La furia politica americana di cui tanto si è parlato dopo la tragedia dell’Arizona è particolarmente virulenta proprio in questo stato del sudovest degli Stati Uniti, collegato al Messico da un confine lungo 3.170 km, che secondo Clarence Dupnik, lo sceriffo della Contea di Pima, dove è avvenuto il massacro dell’8 gennaio, ”è sfortunatamente diventato la mecca del pregiudizio e del settarismo”.

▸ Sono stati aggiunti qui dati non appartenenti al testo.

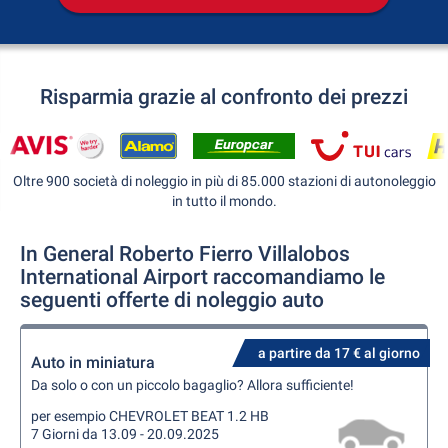
Risparmia grazie al confronto dei prezzi
Oltre 900 società di noleggio in più di 85.000 stazioni di autonoleggio
in tutto il mondo.
In General Roberto Fierro Villalobos
International Airport raccomandiamo le
seguenti offerte di noleggio auto
a partire da 17 € al giorno
Auto in miniatura
Da solo o con un piccolo bagaglio? Allora sufficiente!
per esempio CHEVROLET BEAT 1.2 HB
7 Giorni da 13.09 - 20.09.2025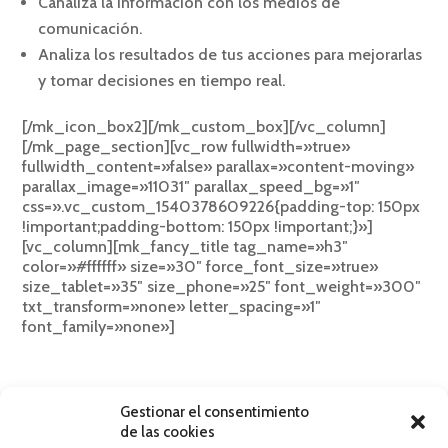
Canaliza la información con los medios de
comunicación.
Analiza los resultados de tus acciones para mejorarlas
y tomar decisiones en tiempo real.
[/mk_icon_box2][/mk_custom_box][/vc_column]
[/mk_page_section][vc_row fullwidth=»true»
fullwidth_content=»false» parallax=»content-moving»
parallax_image=»11031″ parallax_speed_bg=»1″
css=».vc_custom_1540378609226{padding-top: 150px
!important;padding-bottom: 150px !important;}»]
[vc_column][mk_fancy_title tag_name=»h3″
color=»#ffffff» size=»30″ force_font_size=»true»
size_tablet=»35″ size_phone=»25″ font_weight=»300″
txt_transform=»none» letter_spacing=»1″
font_family=»none»]
Administra facilmente, desde una sola
plataforma, todas las redes y sistemas de
mensajería
Gestionar el consentimiento
de las cookies
[/mk_fancy_title][vc_single_image image=»11032″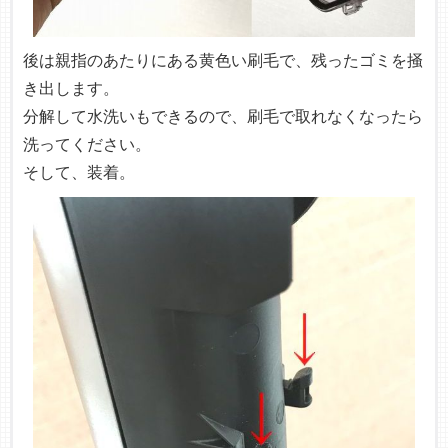
後は親指のあたりにある黄色い刷毛で、残ったゴミを掻
き出します。
分解して水洗いもできるので、刷毛で取れなくなったら
洗ってください。
そして、装着。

Oltre ai vari oppositori alla legge contro l’immigrazione voluta dalla governatrice repubblicana Jan Brewer, la famosa legge SB 1070, a finire sotto al mirino delle minacce è lo sceriffo della Contea di Maricopa, Joe Arpaio, noto per il suo brutale trattamento degli immigranti illegali. Sulla sua testa lo scorso agosto è stata posta una taglia di un milione di dollari, ma per i motivi opposti che hanno portato al ferimento di Gabrielle Giffords.
Lo sceriffo non ha sottovalutato la minaccia, ma, ha detto, ”la cosa non mi turba più di tanto. Non c’è molto che possa fare”. l’ultima intimidazione gli è arrivata dal Messico un mese fa. “Vogliono uccidermi e non è che non ci stiano provando”, ha dichiarato. E cosa intende fare? “Niente”, ha risposto, “che posso fare? Dimettermi e andare a dirigere il traffico in qualche idilliaca cittadina del nord? Macchè. Io sono un poliziotto, è il mio lavoro. Le cose qui da noi vanno come vanno e bisogna conviverci”.
Lo sceriffo Arpaio è costantemente seguito da una scorta di due vice-sceriffi, ma incredibilmente non gira armato. ”Il cinturone con la pistola o il fucile a canne mozze intimidiscono la poca brava gente rimasta”, dice. Insomma, la figura dello sceriffo oggi non è più quello ad esempio di un John Wayne protagonista di un classico della cinematografia come “un dollaro d’onore”.
Il ruolo della sceriffo nell’America del terzo millenio è decisamente cambiato.